---------- Extracted information

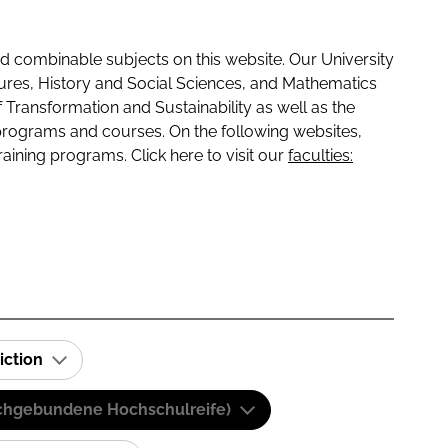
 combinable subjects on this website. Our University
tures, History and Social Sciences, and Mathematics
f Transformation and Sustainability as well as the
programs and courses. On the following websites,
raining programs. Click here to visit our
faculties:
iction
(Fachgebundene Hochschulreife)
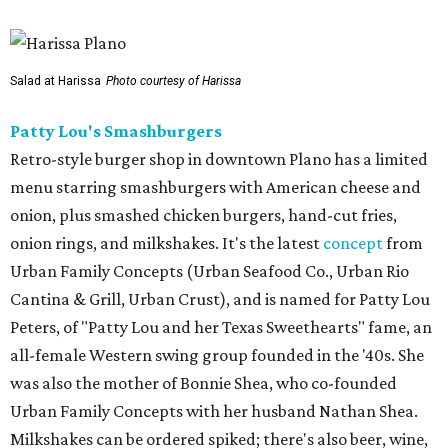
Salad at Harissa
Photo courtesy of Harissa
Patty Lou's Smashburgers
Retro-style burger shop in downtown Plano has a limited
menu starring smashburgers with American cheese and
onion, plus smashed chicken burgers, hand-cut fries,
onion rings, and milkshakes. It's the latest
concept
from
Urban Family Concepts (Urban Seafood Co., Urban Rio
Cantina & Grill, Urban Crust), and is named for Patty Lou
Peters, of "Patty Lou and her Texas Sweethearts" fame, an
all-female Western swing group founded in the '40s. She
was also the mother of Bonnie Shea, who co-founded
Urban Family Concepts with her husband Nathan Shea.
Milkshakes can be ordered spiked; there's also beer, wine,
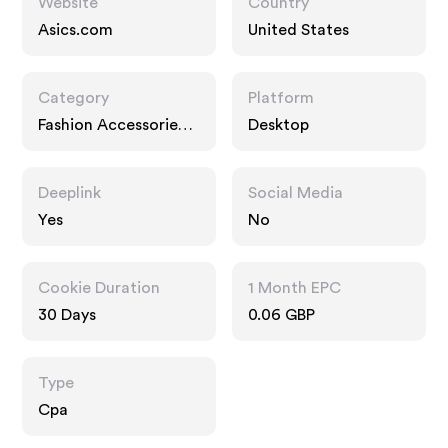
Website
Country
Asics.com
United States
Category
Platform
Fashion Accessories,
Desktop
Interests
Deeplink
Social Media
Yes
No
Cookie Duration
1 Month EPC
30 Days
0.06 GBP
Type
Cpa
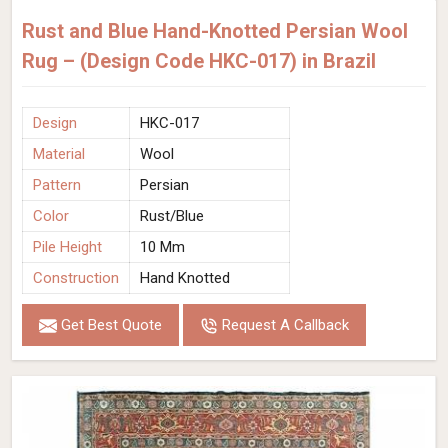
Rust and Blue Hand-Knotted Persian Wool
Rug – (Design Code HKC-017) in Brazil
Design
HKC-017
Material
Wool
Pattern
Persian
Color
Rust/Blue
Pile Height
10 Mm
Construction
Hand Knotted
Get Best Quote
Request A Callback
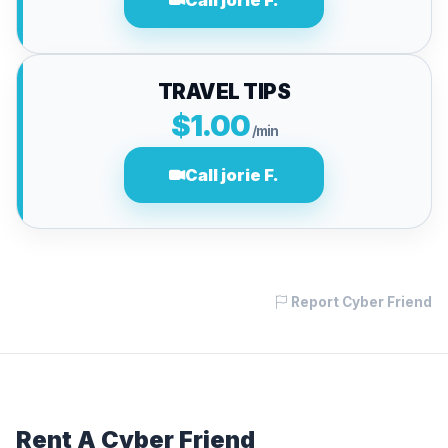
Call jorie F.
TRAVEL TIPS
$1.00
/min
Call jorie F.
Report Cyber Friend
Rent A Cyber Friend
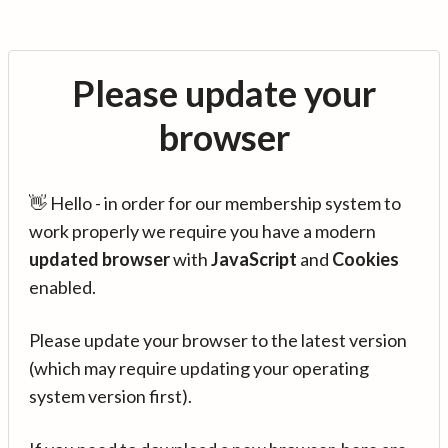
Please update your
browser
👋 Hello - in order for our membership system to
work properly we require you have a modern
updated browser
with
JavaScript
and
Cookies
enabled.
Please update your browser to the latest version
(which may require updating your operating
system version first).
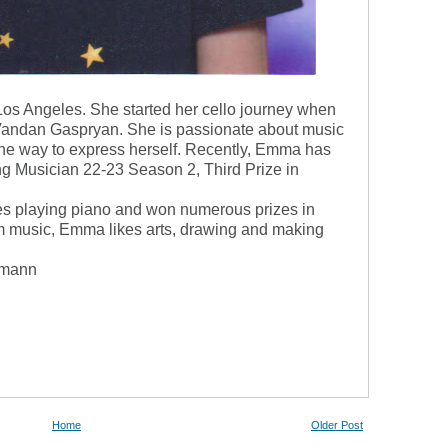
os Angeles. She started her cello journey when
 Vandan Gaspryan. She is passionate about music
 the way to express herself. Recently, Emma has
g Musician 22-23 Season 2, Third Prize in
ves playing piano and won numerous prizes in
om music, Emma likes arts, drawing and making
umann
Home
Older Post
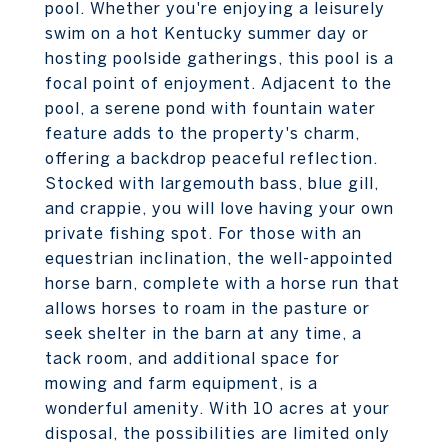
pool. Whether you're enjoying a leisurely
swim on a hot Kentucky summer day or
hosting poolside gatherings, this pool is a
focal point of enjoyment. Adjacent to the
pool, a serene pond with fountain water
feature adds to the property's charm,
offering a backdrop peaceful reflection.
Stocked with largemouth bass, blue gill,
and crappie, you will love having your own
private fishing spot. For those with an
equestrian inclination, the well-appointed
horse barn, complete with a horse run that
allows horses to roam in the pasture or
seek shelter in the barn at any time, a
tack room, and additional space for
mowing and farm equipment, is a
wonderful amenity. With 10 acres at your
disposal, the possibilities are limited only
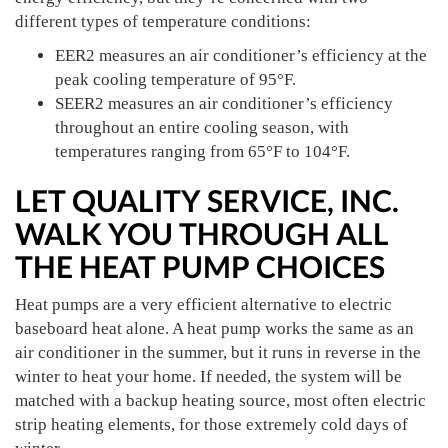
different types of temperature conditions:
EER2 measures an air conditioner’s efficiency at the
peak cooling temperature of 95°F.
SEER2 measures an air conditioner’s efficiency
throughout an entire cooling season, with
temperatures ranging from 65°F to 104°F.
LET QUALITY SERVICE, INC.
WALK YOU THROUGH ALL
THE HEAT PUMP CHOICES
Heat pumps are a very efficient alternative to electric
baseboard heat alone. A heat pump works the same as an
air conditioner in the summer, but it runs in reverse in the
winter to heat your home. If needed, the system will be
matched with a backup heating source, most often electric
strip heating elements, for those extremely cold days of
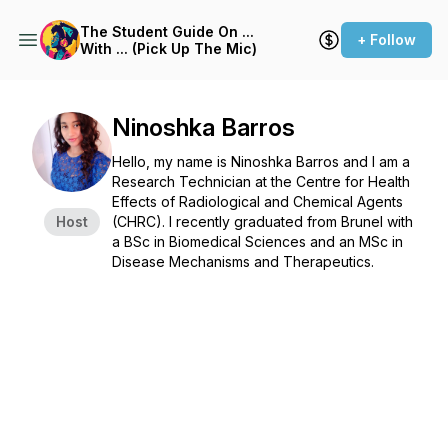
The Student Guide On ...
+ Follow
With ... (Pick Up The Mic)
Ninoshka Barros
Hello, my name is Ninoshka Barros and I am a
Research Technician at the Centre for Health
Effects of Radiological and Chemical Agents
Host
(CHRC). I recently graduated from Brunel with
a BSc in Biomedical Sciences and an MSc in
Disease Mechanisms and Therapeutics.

--------------------

Work instructions:
Look through the entries above; copy each line where the string "Wool" appears.

Reply:
Rust and Blue Hand-Knotted Persian Wool
Wool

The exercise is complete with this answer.